Nike faces Canadian probe over alleged use of forced Uyghur labor

Nike faces Canadian probe over alleged use of forced Uyghur labor





The probes were announced Tuesday by Sheri Meyerhoffer, who heads an agency set up by Prime Minister Justin Trudeau’s government in 2019 to examine human rights complaints about Canadian garment, mining, and oil and gas companies working abroad. 

Meyerhoffer said her office — called the Canadian Ombudsperson for Responsible Enterprise — is acting after the companies declined to enter into mediation over the complaints. “In order to fully assess the allegations, I have decided to launch an investigation using independent fact finding,” she told a news conference.

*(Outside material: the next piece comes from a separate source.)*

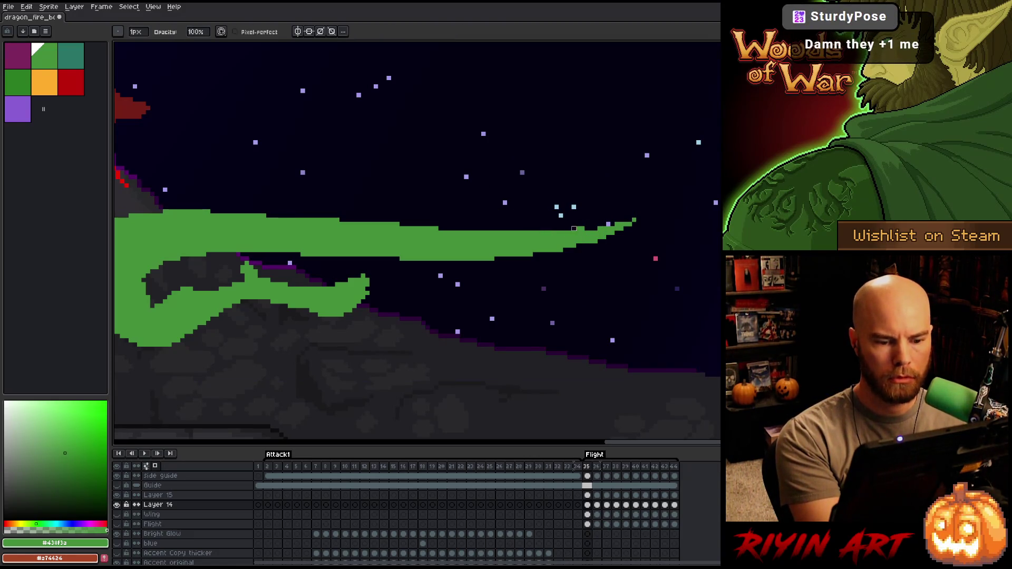
{"action": "key", "text": "e"}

In the case of Nike, the complaints relied largely on information compiled by the Australian Strategic Policy Institute that alleged the company has supply chain relationships with various firms in China that have links to Uyghur forced labor.

“Nike maintains that they no longer have ties with these companies and provided information on their due diligence practices,” Meyerhoffer’s office said in a news release. 

Nike has previously rebutted allegations it benefits from forced labor, saying that it doesn’t source products from the Xinjiang Uyghur Autonomous Region and that it’s “confirmed with our contract suppliers that they are not using textiles or spun yarn from the region.”

The other investigation will look at whether Dynasty Gold benefited from the use of Uyghur forced labor at a mine in China in which the Vancouver-based company holds a majority interest.

“Dynasty Gold’s response to the complaint is that it does not have operational control over the mine and that these allegations arose after it left the region,” Meyerhoffer’s office said.

Neither Nike nor Dynasty Gold immediately responded to requests for comment on the Canadian investigations.